-- Stored data --
★ ★ ★ ★ ★
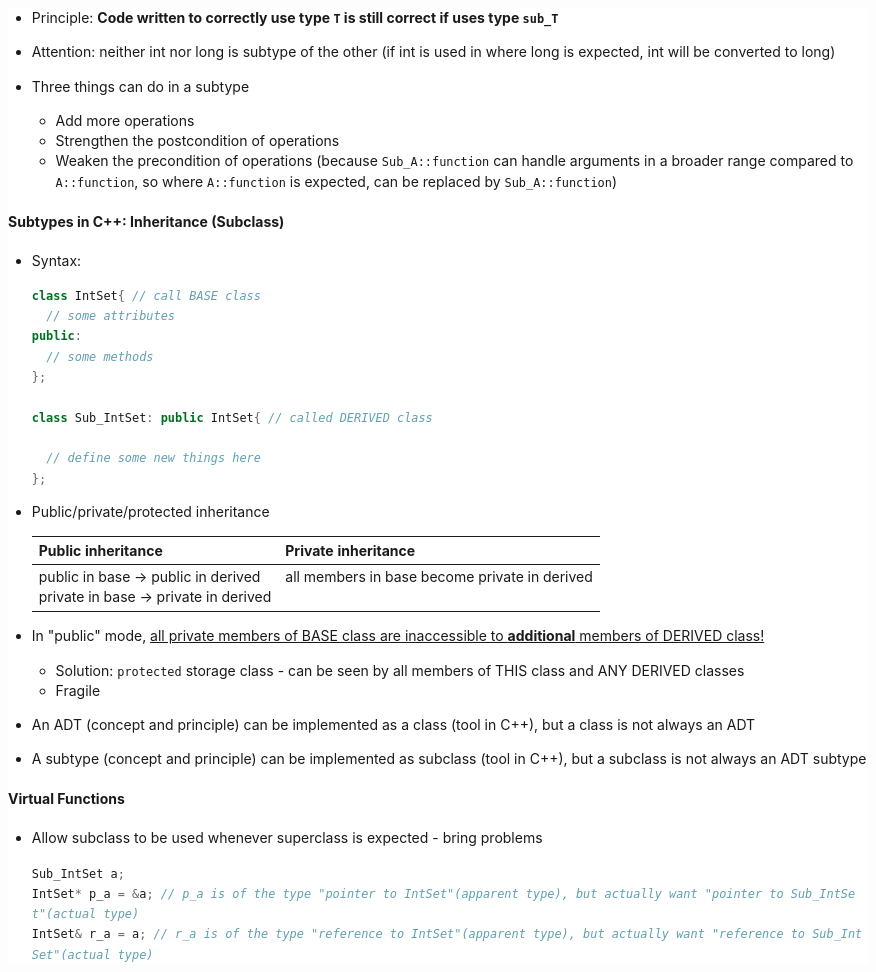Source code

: - Principle: **Code written to correctly use type `T` is still correct if uses type `sub_T`**

- Attention: neither int nor long is subtype of the other (if int is used in where long is expected, int will be converted to long)
- Three things can do in a subtype
  - Add more operations
  - Strengthen the postcondition of operations
  - Weaken the precondition of operations (because `Sub_A::function` can handle arguments in a broader range compared to `A::function`, so where `A::function` is expected, can be replaced by `Sub_A::function`)

#### Subtypes in C++: Inheritance (Subclass)

- Syntax:

  ```C++
  class IntSet{ // call BASE class
  	// some attributes
  public:
  	// some methods
  };
  
  class Sub_IntSet: public IntSet{ // called DERIVED class
  
  	// define some new things here
  };
  ```

- Public/private/protected inheritance

  | Public inheritance                                           | Private inheritance                           |
  | ------------------------------------------------------------ | --------------------------------------------- |
  | public in base -> public in derived <br />private in base -> private in derived | all members in base become private in derived |

- In "public" mode, <u>all private members of BASE class are inaccessible to **additional** members of DERIVED class!</u>

  -  Solution: `protected` storage class - can be seen by all members of THIS class and ANY DERIVED classes
  - Fragile

- An ADT (concept and principle) can be implemented as a class (tool in C++), but a class is not always an ADT

- A subtype (concept and principle) can be implemented as subclass (tool in C++), but a subclass is not always an ADT subtype

#### Virtual Functions

- Allow subclass to be used whenever superclass is expected - bring problems

  ```C++
  Sub_IntSet a;
  IntSet* p_a = &a; // p_a is of the type "pointer to IntSet"(apparent type), but actually want "pointer to Sub_IntSet"(actual type)
  IntSet& r_a = a; // r_a is of the type "reference to IntSet"(apparent type), but actually want "reference to Sub_IntSet"(actual type)
  ```
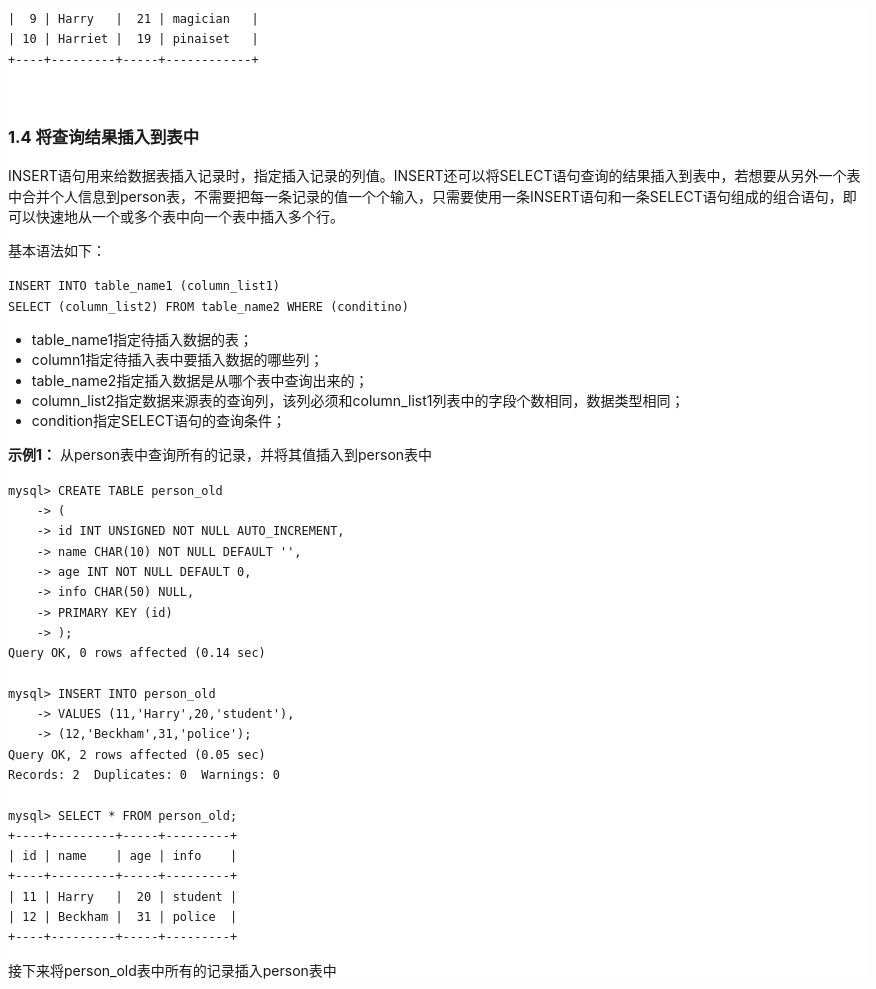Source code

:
 ```
|  9 | Harry   |  21 | magician   |
| 10 | Harriet |  19 | pinaiset   |
+----+---------+-----+------------+
```

<br>

### 1.4 将查询结果插入到表中

INSERT语句用来给数据表插入记录时，指定插入记录的列值。INSERT还可以将SELECT语句查询的结果插入到表中，若想要从另外一个表中合并个人信息到person表，不需要把每一条记录的值一个个输入，只需要使用一条INSERT语句和一条SELECT语句组成的组合语句，即可以快速地从一个或多个表中向一个表中插入多个行。

基本语法如下：

```
INSERT INTO table_name1 (column_list1)
SELECT (column_list2) FROM table_name2 WHERE (conditino)
```

* table_name1指定待插入数据的表；
* column1指定待插入表中要插入数据的哪些列；
* table_name2指定插入数据是从哪个表中查询出来的；
* column_list2指定数据来源表的查询列，该列必须和column_list1列表中的字段个数相同，数据类型相同；
* condition指定SELECT语句的查询条件；

**示例1：** 从person表中查询所有的记录，并将其值插入到person表中

```
mysql> CREATE TABLE person_old
    -> (
    -> id INT UNSIGNED NOT NULL AUTO_INCREMENT,
    -> name CHAR(10) NOT NULL DEFAULT '',
    -> age INT NOT NULL DEFAULT 0,
    -> info CHAR(50) NULL,
    -> PRIMARY KEY (id)
    -> );
Query OK, 0 rows affected (0.14 sec)

mysql> INSERT INTO person_old
    -> VALUES (11,'Harry',20,'student'),
    -> (12,'Beckham',31,'police');
Query OK, 2 rows affected (0.05 sec)
Records: 2  Duplicates: 0  Warnings: 0

mysql> SELECT * FROM person_old;
+----+---------+-----+---------+
| id | name    | age | info    |
+----+---------+-----+---------+
| 11 | Harry   |  20 | student |
| 12 | Beckham |  31 | police  |
+----+---------+-----+---------+
```

接下来将person_old表中所有的记录插入person表中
★ ★ ★ ★ ★
-- Task prompt --
Up to and including the line with "- Strengthen the", copy the data above from its first line. Skip pictures.

-- Output of the task --
Source code

: - Principle: **Code written to correctly use type `T` is still correct if uses type `sub_T`**

- Attention: neither int nor long is subtype of the other (if int is used in where long is expected, int will be converted to long)
- Three things can do in a subtype
  - Add more operations
  - Strengthen the postcondition of operations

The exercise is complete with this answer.